Global consumer goods leader Nestlé announced it will cut sixteen thousand positions within the coming 24 months, as the recently appointed chief executive the company's fresh leader drives a strategy to focus on products offering the “most lucrative outcomes”.

This multinational corporation has to “adapt more quickly” to stay aligned with a changing world and adopt a “results-oriented culture” that does not accept ceding ground to competitors, the executive stated.

He replaced ex-chief executive Laurent Freixe, who was terminated in September.

These workforce reductions were revealed on Thursday as Nestlé shared stronger performance metrics for the initial three quarters of 2025, with higher revenue across its key product lines, encompassing coffee and sweets.

The biggest packaged food and drink company, this industry leader owns a multitude of labels, among them Nescafé, KitKat and Maggi.
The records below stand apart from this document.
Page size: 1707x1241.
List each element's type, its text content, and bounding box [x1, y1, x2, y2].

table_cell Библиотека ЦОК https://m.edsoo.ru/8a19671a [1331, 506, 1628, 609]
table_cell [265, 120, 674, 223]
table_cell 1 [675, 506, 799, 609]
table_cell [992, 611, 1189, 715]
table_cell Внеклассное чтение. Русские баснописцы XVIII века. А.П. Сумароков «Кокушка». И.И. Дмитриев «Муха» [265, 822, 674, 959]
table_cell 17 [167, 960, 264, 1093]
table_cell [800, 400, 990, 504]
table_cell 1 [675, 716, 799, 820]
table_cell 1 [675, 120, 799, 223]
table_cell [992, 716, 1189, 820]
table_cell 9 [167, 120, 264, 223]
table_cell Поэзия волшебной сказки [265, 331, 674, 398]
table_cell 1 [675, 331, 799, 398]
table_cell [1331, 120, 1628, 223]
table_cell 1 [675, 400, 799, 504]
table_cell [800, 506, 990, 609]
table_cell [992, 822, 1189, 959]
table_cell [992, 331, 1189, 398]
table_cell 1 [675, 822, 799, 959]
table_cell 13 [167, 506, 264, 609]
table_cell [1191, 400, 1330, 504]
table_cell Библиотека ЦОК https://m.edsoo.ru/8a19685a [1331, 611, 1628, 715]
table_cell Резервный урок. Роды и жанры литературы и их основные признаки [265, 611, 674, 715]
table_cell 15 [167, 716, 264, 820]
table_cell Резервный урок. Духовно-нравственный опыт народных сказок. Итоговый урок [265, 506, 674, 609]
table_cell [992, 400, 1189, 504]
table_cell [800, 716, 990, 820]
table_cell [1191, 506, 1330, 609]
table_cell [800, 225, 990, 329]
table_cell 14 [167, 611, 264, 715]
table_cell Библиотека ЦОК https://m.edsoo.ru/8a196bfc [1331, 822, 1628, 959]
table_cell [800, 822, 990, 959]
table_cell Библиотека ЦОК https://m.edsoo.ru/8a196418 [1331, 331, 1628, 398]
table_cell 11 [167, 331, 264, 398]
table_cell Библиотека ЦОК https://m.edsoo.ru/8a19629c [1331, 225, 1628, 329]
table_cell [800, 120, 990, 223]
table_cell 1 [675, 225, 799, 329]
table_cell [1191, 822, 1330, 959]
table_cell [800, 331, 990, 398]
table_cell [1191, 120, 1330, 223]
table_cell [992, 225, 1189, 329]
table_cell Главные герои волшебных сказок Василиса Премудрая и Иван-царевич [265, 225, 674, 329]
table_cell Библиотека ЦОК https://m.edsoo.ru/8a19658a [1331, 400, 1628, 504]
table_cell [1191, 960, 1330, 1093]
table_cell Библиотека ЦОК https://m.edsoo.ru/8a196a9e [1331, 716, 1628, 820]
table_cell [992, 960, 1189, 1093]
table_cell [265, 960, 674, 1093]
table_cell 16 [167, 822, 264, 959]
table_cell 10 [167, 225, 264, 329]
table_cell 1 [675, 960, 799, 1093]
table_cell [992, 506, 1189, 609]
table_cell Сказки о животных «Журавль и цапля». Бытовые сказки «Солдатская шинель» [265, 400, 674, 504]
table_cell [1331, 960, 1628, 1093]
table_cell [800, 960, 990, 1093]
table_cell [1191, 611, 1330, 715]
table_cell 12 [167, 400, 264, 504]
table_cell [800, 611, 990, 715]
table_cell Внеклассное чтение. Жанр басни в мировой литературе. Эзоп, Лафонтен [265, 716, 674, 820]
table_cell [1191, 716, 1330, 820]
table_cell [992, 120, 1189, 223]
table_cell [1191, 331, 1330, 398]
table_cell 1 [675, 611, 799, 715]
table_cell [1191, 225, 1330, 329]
Nestlé aims to remove twelve thousand professional positions on top of 4,000 further jobs across the board over the coming 24 months, it announced publicly.

These job cuts will save the corporation approximately 1bn SFr (£940m) per annum as a component of an continuous efficiency drive, it stated.

Its equity price rose seven and a half percent soon after its performance report and job cuts were announced.

The CEO said: “We are building a culture that embraces a results-driven attitude, that will not abide market share declines, and where achievement is incentivized... The marketplace is evolving, and the company requires accelerated transformation.”

The restructuring would include “tough but required choices to reduce headcount,” he said.

Equity analyst Diana Radu said the report suggested that the new CEO wants to “enhance clarity to sectors that were formerly less clear in its expense reduction initiatives.”

The job cuts, she explained, appear to be an effort to “reset expectations and rebuild investor confidence through concrete measures.”

The former CEO was terminated by Nestlé in early September subsequent to an inquiry into whistleblower allegations that he failed to report a private liaison with a junior employee.

The company's outgoing chair Paul Bulcke moved up his departure date and resigned in the identical period.

It was reported at the period that investors attributed responsibility to the outgoing leader for the company's ongoing problems.

In the prior year, an inquiry discovered Nestlé baby food products available in emerging markets had excessive amounts of sugar.

The study, by a Swiss NGO and the International Baby Food Action Network, found that in many cases, the identical items available in affluent markets had zero additional sweeteners.

  • Nestlé operates hundreds of brands globally.
  • Layoffs will impact 16,000 workers over the next two years.
  • Cost reductions are anticipated to amount to CHF 1 billion annually.
  • Equity increased significantly following the announcement.
Brandon Allen
Brandon Allen

An art historian and cultural enthusiast with a passion for Italian heritage and museum curation.